The “event” experience creeps into the actual movie screenings too. During a recent showing of “Die Hard,” guests were given party poppers to use during a climactic explosion; a 1980s TV, broadcasting static and accompanied by a girl in pajamas, was set up in the lobby before a showing of “Poltergeist;” and an Instagramable congregation of stormtroopers, Jedi and familiar faces from a galaxy “far far away” showed up outside the Parkway during their “Star Wars” programming this summer.
“It has a little bit of a ‘Rocky Horror Picture Show’ vibe to it. The audience is usually really into it and they’re clapping, laughing and maybe yelling out some lines to the movie,” Johnson said. “We’re shooting for that nostalgic experience so that you feel like you did when you saw the movie as a kid, or that you’re sharing a movie with a bunch of like-minded people who love the movie.”
“All this stuff you can stream, so it’s about more than just that,” Landenberger said. “It’s about being in a place where people can experience it with other people and have that group enjoyment.”

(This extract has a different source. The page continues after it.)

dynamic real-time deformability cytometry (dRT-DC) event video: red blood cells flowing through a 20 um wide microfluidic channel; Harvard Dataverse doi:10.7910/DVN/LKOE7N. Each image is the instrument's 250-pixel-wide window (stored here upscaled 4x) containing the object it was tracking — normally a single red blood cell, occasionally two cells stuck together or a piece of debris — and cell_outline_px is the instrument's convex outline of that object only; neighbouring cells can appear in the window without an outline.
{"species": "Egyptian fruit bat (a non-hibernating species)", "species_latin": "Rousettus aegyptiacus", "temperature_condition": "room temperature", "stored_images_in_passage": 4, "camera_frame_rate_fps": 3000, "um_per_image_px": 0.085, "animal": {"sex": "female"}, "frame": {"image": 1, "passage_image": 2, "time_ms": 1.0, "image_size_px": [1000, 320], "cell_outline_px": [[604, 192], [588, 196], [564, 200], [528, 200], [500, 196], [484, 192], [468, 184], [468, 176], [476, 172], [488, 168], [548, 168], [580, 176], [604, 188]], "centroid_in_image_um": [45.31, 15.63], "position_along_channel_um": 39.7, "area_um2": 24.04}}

In addition to showing audience favorites on Thursdays, the Parkway screens more family-friendly pictures on Saturday afternoons. On Friday and Saturday evenings, the theater is booked with live events that range from musical performances to album releases, live podcast recordings, book tours and one-person shows.
Johnson said breaking into the Twin Cities’ robust music venue circuit can be very difficult, but he thinks the Parkway’s intimate setting and top-notch acoustics carve out a unique niche for the theater.
“I can go see a live show at another venue and it’s really fun and everyone is dancing, but at the Parkway the music is really front and center. You can hear every instrument, you can hear every vocal part, you have your own comfortable seat and you also have very good sight lines,” Johnson said.
Some events make the best of both worlds; The Hamiltunes is a program that screens the Broadway musical Hamilton while a cast of live singers leads the audience in a sing-a-long. The theater has also hosted sing-a-long screenings for classic musicals like “Grease” and “The Sound of Music.”
Other upcoming live events include musical tributes to Queen, Tom Petty, Patsy Cline and Neil Diamond. The theater has expanded to include midnight showings for cult movies and in February, cult film director John Waters (“Hairspray”) will perform a one-man show at the Parkway.
The Parkway also hosts an increasingly popular monthly program called Scream it Off Screen, where local filmmakers submit short films to be screened and the audience decides whether or not to keep watching each film.
“They start playing them and basically if they’re horrible people boo it off the stage and you go to the next one,” Landenberger said.
Looking to the future, Johnson and Landenberger hope to expand their live programming to include more national acts while finding exciting and unique ways to improve the “event cinema” experience.
“We’re more excited than ever now to keep growing and try different things,” Landenberger said. “We’re really happy with how things have turned out. We’ve definitely been able to connect and find our audience.”
“People always clap at the end of the movie — that’s always a good sign for us that we’re doing things right,” Johnson said.